Pendant longtemps, mon fidèle compagnon était le Vélo’v rouge : solide, simple, honnête. Je pédalais, je transpirais sans excès (le genre d’effort qui te donne bonne conscience sans te donner besoin d’une douche à l’arriver).
J’aimais cette impression de « je fais du sport, mais pas trop quand même ».
Et puis, un matin… ils sont apparus.
Les Vélo’v verts.
Les électriques.
Les sournois.
Au début, j’ai fait comme tout le monde : j’ai levé les yeux au ciel, l’air de dire « non mais sérieux, on n’a vraiment plus aucun goût de l’effort dans cette ville ».
Puis j’ai continué ma journée.
Mais ils étaient là, partout, comme une tentation verte qui te chuchote : « Allez… enfourche-moi. »
Le premier essai ? Purement professionnel. C’était pour comprendre la nouvelle offre. Pour être informé. Pour faire un vrai retour d’expérience.
À aucun moment je n’ai voulu y prendre goût.
Enfin ça… c’est ce que je me racontais.
Parce qu’une fois assis dessus… ça a été fini. Trois coups de pédale et BIM : propulsion divine, souffle stable, vitesse insolente.

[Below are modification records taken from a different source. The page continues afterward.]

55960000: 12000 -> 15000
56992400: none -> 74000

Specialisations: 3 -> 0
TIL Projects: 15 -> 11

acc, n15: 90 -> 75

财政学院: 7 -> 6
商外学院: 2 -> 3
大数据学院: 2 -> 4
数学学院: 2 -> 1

Je suis devenu, l’espace de quelques minutes, une version améliorée de moi-même. Un moi rapide, efficace et qui arrive à l’heure.
Et depuis, chaque matin, le dilemme : le rouge ou le vert ? L’effort ou la flemme ? La sueur ou le sourire béat ?

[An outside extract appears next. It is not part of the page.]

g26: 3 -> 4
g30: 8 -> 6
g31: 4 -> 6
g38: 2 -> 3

Mais voilà. Il faut que je le dise. Je sens que je perds du terrain. On SENT TOUS qu’on perd du terrain.
On se donne bonne conscience : « aujourd’hui je prends le rouge ! »
Puis il pleut. Ou je suis à la bourre. Ou je vis dans une société moderne où la fatigue commence dès que le réveil sonne et où la technologie veut notre bien.
Et le vert est là, brillant, disponible, un peu moqueur.
Alors j’y cède.
Encore.
Et encore.
Et vous sauvez quoi ? Je commence à voir moins de rouges dans les stations.
Je vois les gens foncer en électrique avec cette nonchalance coupable.
Je vois bien ce qui se passe : on a choisi le camp de la flemme.
Pas juste moi.
Pas juste toi.
Tout le monde.
Les Vélo’v rouges vont devenir une espèce en voie de disparition.
On va bientôt les mettre dans un musée : « Voici le vélo ancestral que les Lyonnais utilisaient autrefois, quand ils croyaient encore au pouvoir de leurs mollets. »
Et je dois l’avouer, ça me fout un petit coup. J’aime ce moment d’effort, cette petite victoire du matin, cette sensation de « c’est moi qui avance, pas une batterie au lithium. »
Aujourd’hui, je contente de forcer mollement sur un pédalier pour avancer à vive allure.
Alors oui, je roule plus vite.
Oui, je transpire moins.
Oui, j’arrive au bureau frais comme un bouton de rose.
Mais je sais.
Je sais que j’ai perdu le combat.
On l’a tous perdu.
On est passés du côté doux, confortable, rapide…
Le côté vert.
Et même si je roule dessus tous les jours… Même si je suis conquis… Je suis un peu dégoûté.
Parce qu’au fond, j’aimais bien, moi, pédaler pour de vrai.
1 commentaire
Ahhh les vélov verts sont super, mais pour monter à la Croix-Rousse ou à Fourvière… sinon, je reste fidèle au vélov rouge … qui je trouve se fait bien trop rare dans certaines stations !!